Listed records START

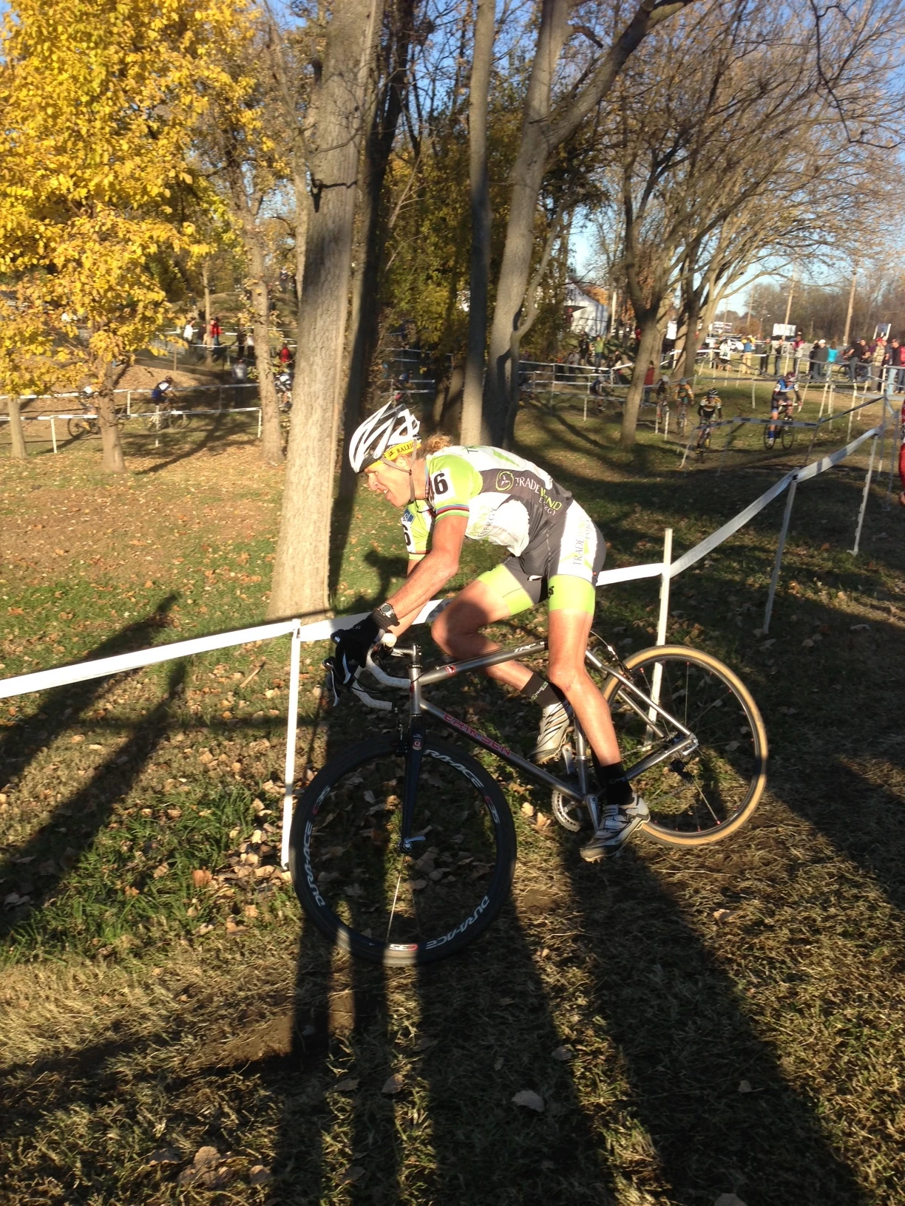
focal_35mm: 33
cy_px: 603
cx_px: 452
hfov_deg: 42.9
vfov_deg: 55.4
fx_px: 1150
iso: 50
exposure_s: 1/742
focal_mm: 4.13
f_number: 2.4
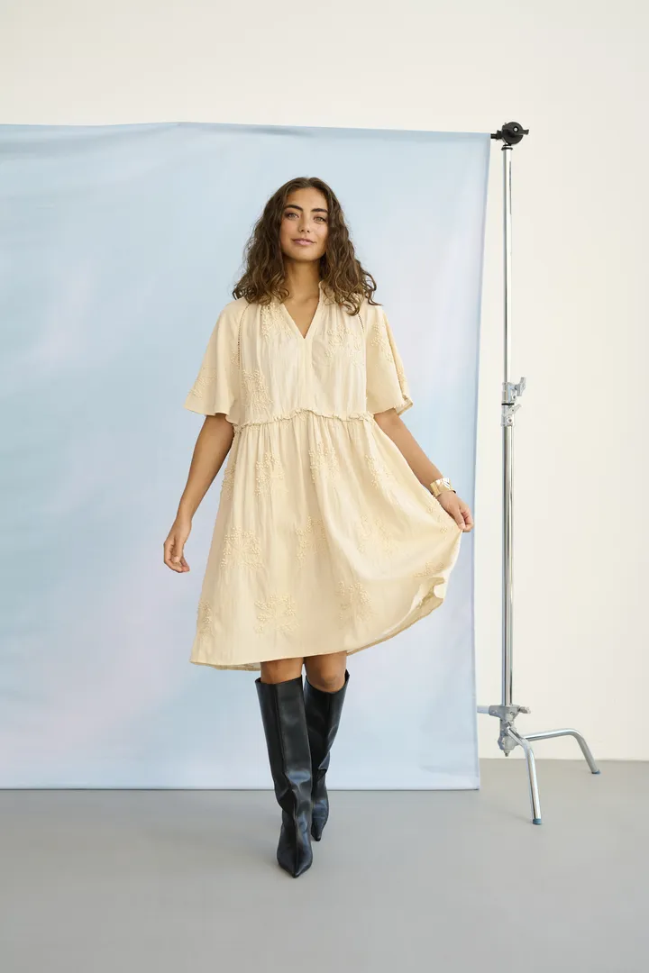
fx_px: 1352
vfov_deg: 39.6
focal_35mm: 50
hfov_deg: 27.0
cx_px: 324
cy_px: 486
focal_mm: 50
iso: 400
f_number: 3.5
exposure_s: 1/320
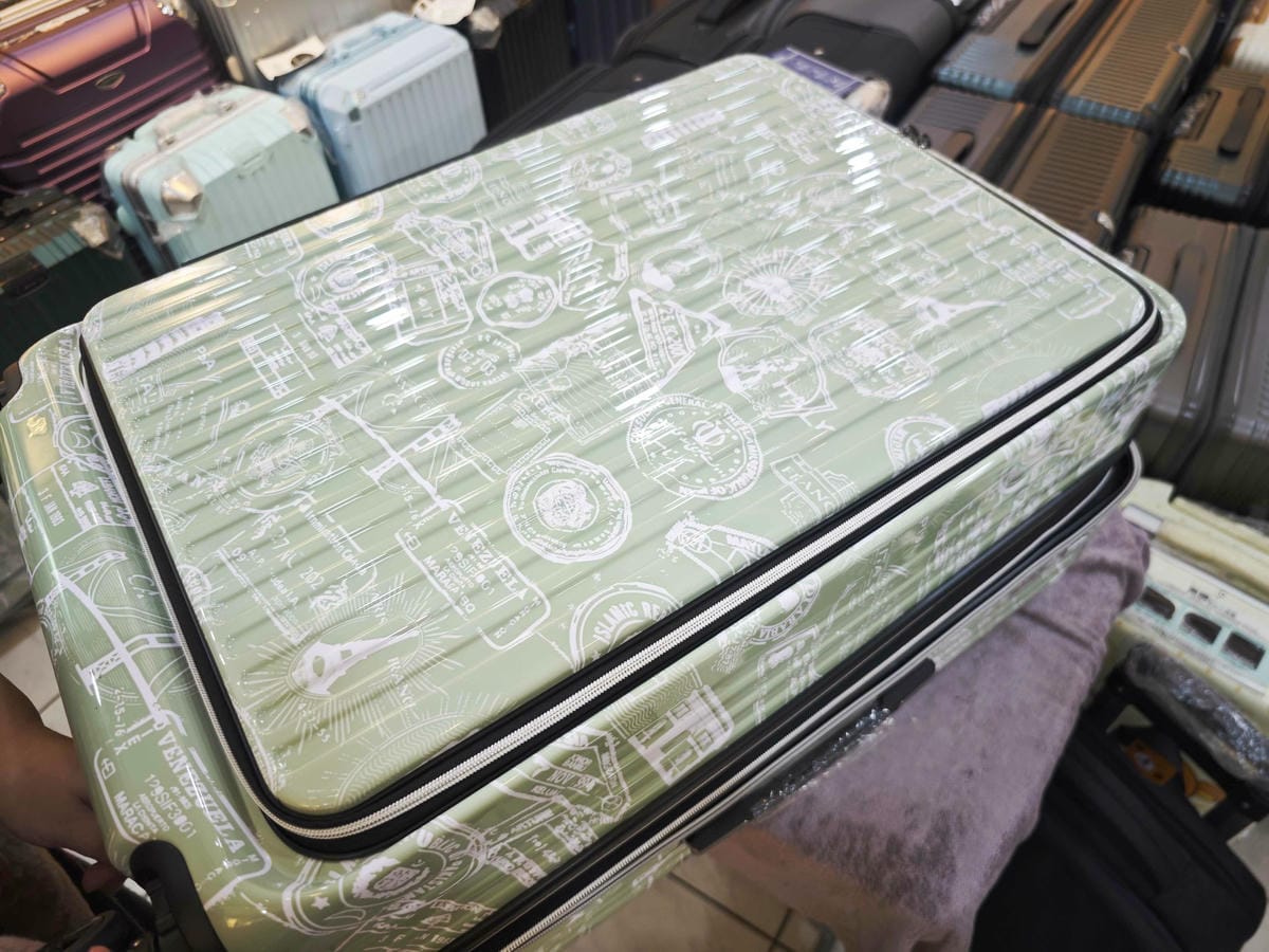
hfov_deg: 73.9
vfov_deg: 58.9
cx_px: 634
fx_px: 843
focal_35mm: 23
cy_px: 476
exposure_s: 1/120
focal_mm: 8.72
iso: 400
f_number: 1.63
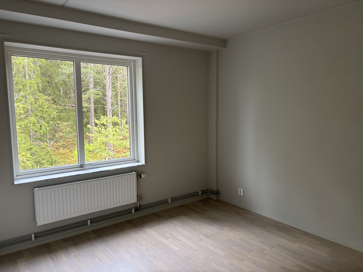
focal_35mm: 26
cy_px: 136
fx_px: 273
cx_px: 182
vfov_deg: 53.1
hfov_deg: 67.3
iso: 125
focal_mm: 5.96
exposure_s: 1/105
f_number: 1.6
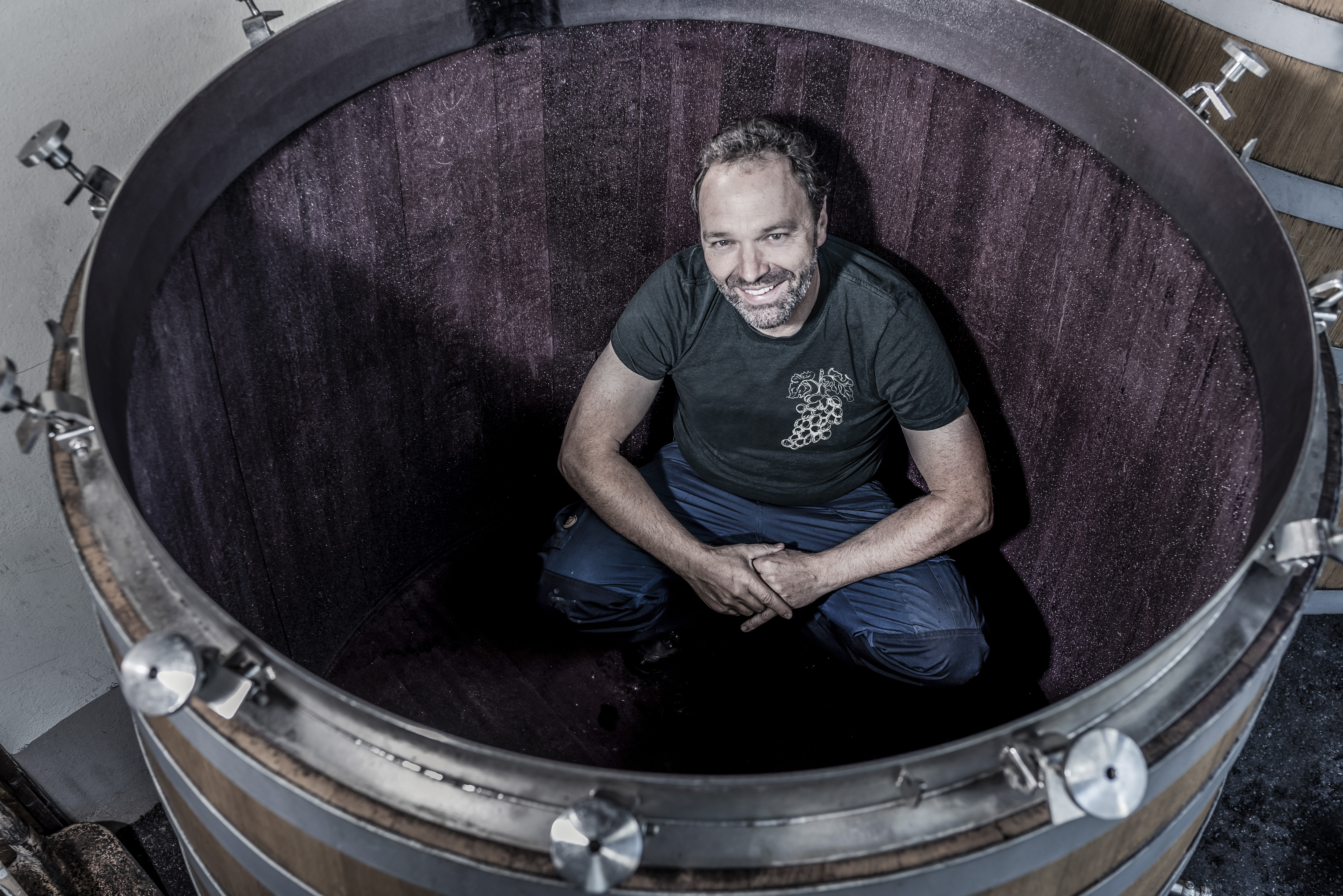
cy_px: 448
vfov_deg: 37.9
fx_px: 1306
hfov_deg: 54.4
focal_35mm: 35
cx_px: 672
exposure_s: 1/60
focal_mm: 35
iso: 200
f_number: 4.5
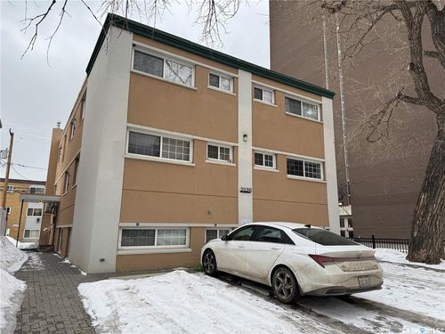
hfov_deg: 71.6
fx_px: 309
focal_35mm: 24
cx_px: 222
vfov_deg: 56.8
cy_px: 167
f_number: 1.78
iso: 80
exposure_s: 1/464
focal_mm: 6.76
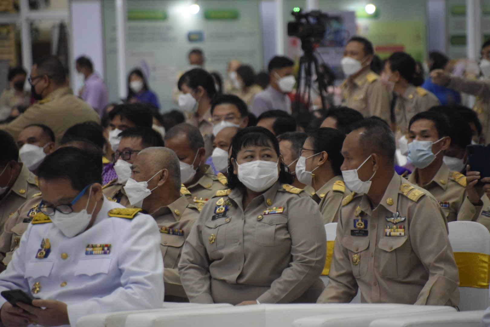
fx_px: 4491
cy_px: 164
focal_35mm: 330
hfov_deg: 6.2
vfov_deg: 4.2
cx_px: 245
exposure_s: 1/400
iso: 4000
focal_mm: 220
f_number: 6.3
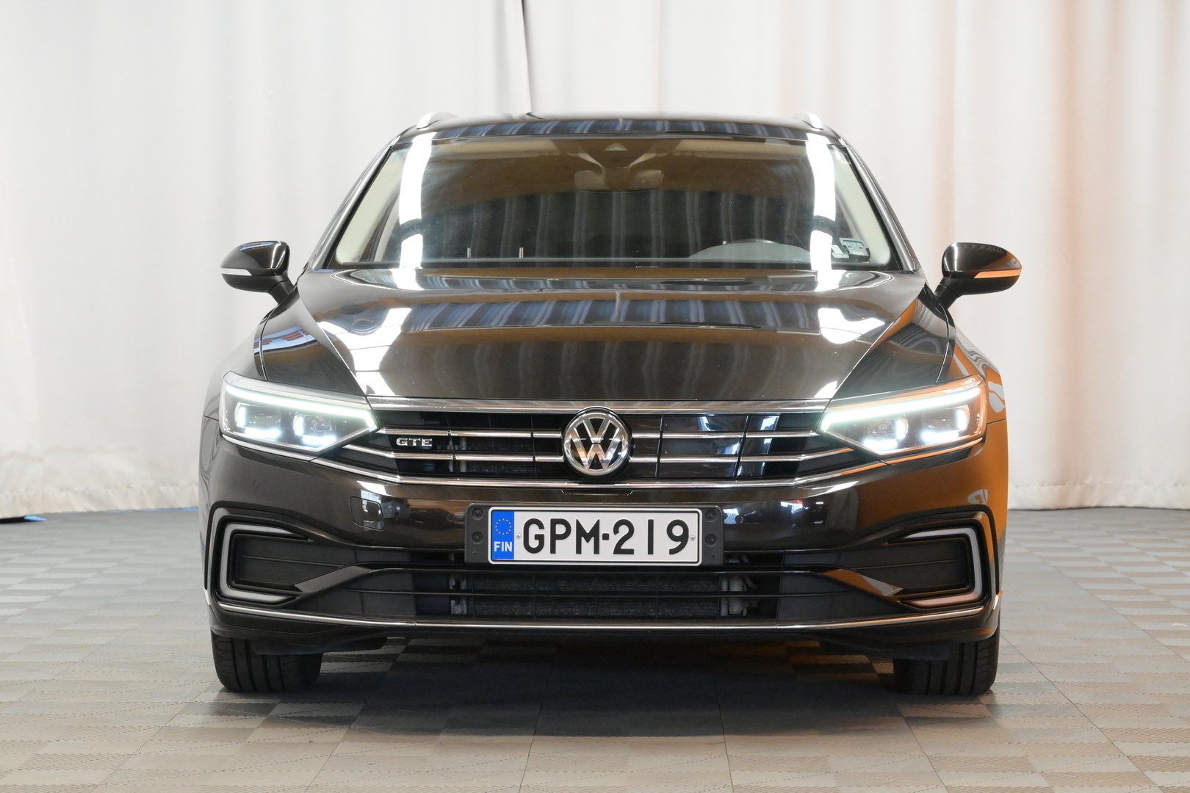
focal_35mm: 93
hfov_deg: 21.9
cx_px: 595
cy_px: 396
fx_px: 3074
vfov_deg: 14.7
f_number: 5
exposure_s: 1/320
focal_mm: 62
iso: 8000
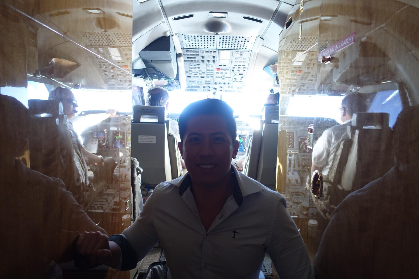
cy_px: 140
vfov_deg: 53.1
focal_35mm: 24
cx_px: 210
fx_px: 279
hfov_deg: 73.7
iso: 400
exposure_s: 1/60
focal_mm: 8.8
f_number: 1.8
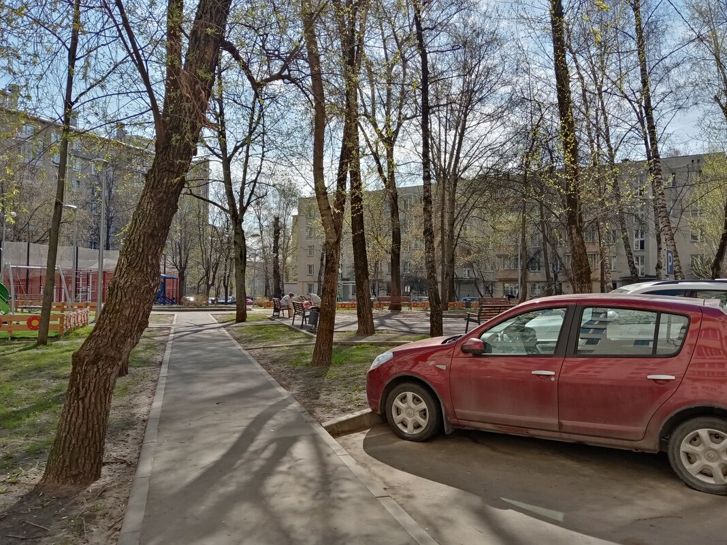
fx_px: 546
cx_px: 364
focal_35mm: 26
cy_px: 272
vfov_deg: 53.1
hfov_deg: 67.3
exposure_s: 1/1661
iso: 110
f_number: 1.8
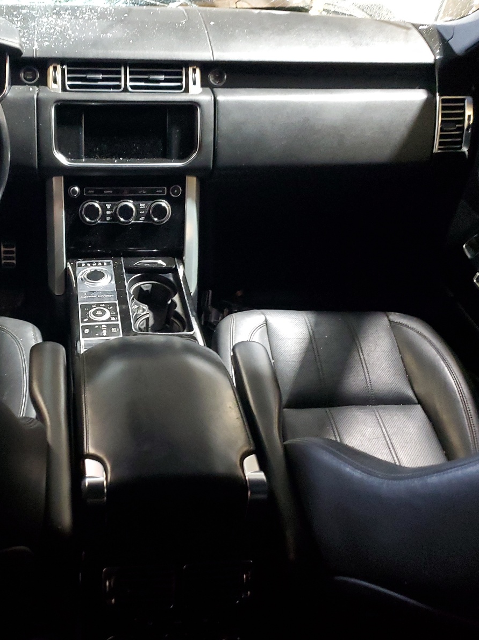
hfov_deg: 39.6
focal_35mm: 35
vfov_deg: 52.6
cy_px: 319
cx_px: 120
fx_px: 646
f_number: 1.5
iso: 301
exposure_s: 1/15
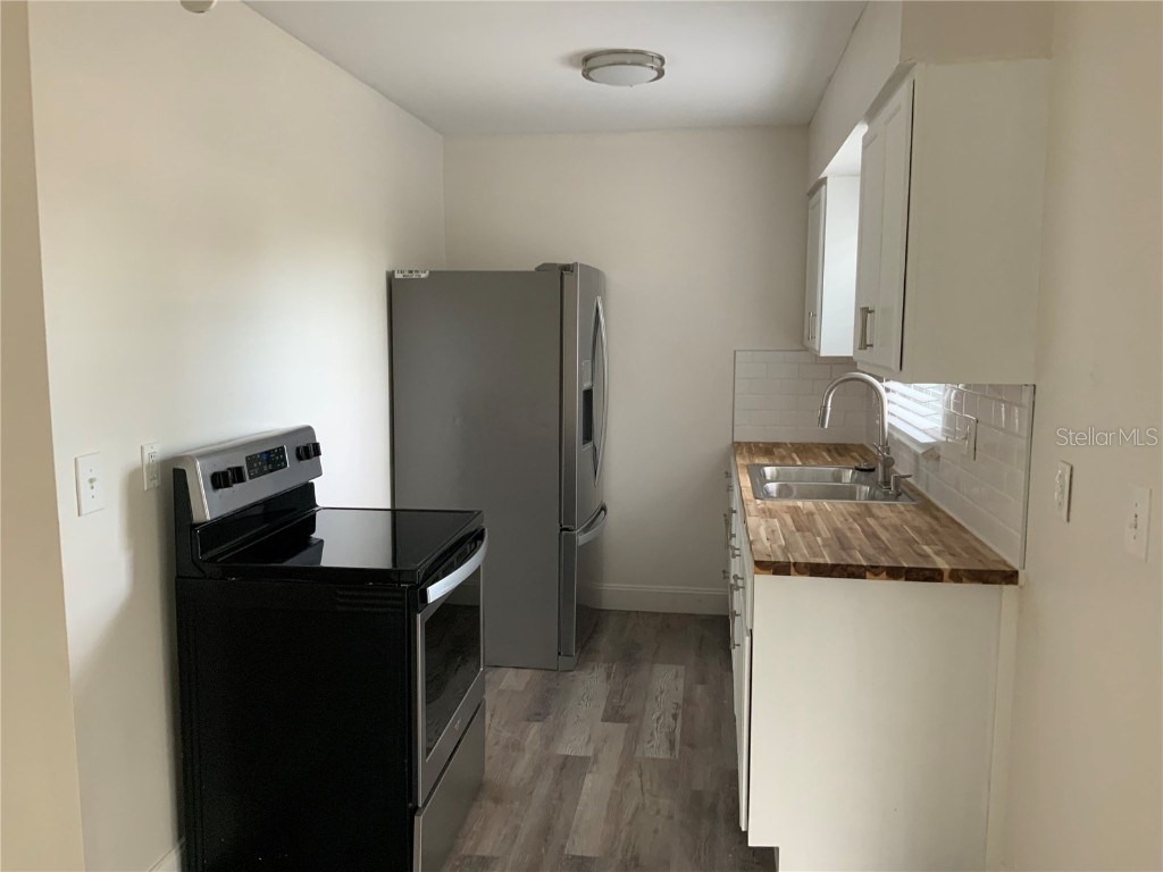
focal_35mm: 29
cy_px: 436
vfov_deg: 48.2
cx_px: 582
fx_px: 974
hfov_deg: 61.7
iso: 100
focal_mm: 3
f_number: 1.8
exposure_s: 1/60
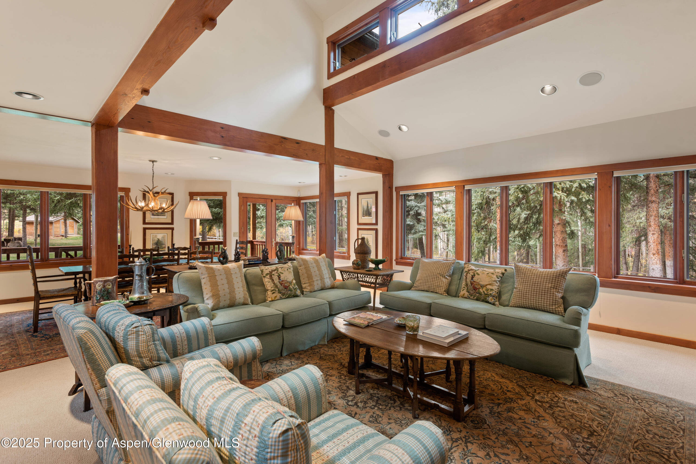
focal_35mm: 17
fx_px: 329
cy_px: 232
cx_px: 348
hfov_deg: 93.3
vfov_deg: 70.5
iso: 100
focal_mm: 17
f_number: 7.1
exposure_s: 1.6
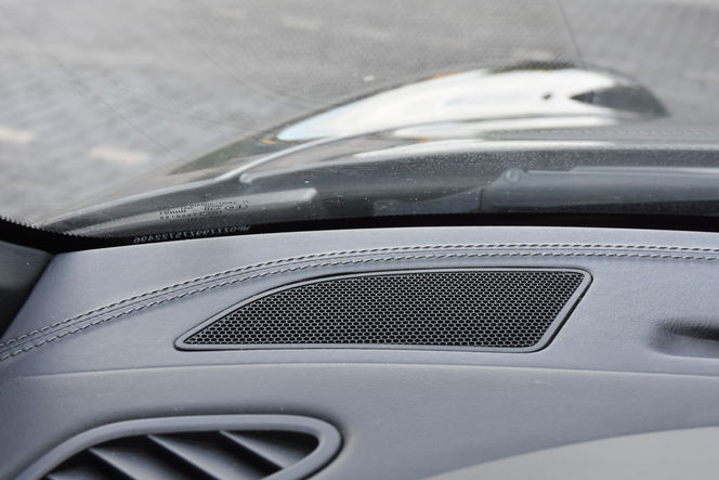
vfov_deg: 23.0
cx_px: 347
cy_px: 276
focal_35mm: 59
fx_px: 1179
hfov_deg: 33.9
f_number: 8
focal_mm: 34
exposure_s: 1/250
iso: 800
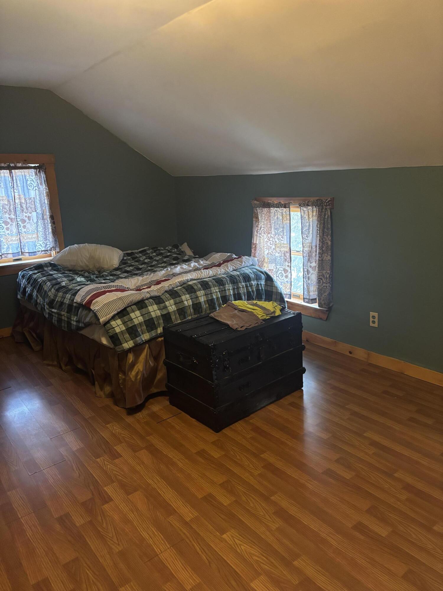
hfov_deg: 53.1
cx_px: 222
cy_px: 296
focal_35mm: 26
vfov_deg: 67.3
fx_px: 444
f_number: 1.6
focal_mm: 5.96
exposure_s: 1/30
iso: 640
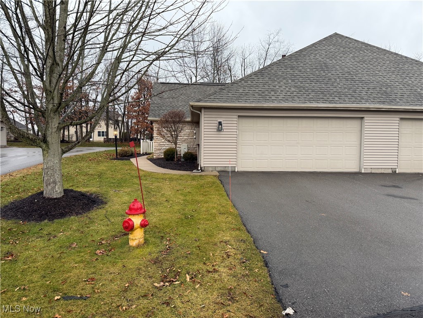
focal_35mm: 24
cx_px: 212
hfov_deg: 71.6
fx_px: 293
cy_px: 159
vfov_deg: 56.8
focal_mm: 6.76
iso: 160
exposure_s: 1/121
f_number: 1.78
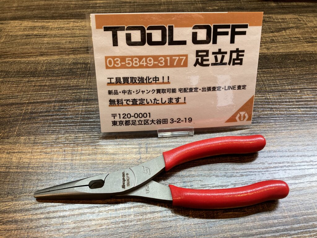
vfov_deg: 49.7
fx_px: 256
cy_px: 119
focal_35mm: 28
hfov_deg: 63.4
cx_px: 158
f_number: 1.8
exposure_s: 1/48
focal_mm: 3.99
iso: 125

Listed records END

» Job
Leaving all pictures aside, print exactly the lines from the one that contains "hfov_deg: 53.1" through the last line of the data above, inclusive.

» Answer for this exercise
hfov_deg: 53.1
cx_px: 222
cy_px: 296
focal_35mm: 26
vfov_deg: 67.3
fx_px: 444
f_number: 1.6
focal_mm: 5.96
exposure_s: 1/30
iso: 640
focal_35mm: 24
cx_px: 212
hfov_deg: 71.6
fx_px: 293
cy_px: 159
vfov_deg: 56.8
focal_mm: 6.76
iso: 160
exposure_s: 1/121
f_number: 1.78
vfov_deg: 49.7
fx_px: 256
cy_px: 119
focal_35mm: 28
hfov_deg: 63.4
cx_px: 158
f_number: 1.8
exposure_s: 1/48
focal_mm: 3.99
iso: 125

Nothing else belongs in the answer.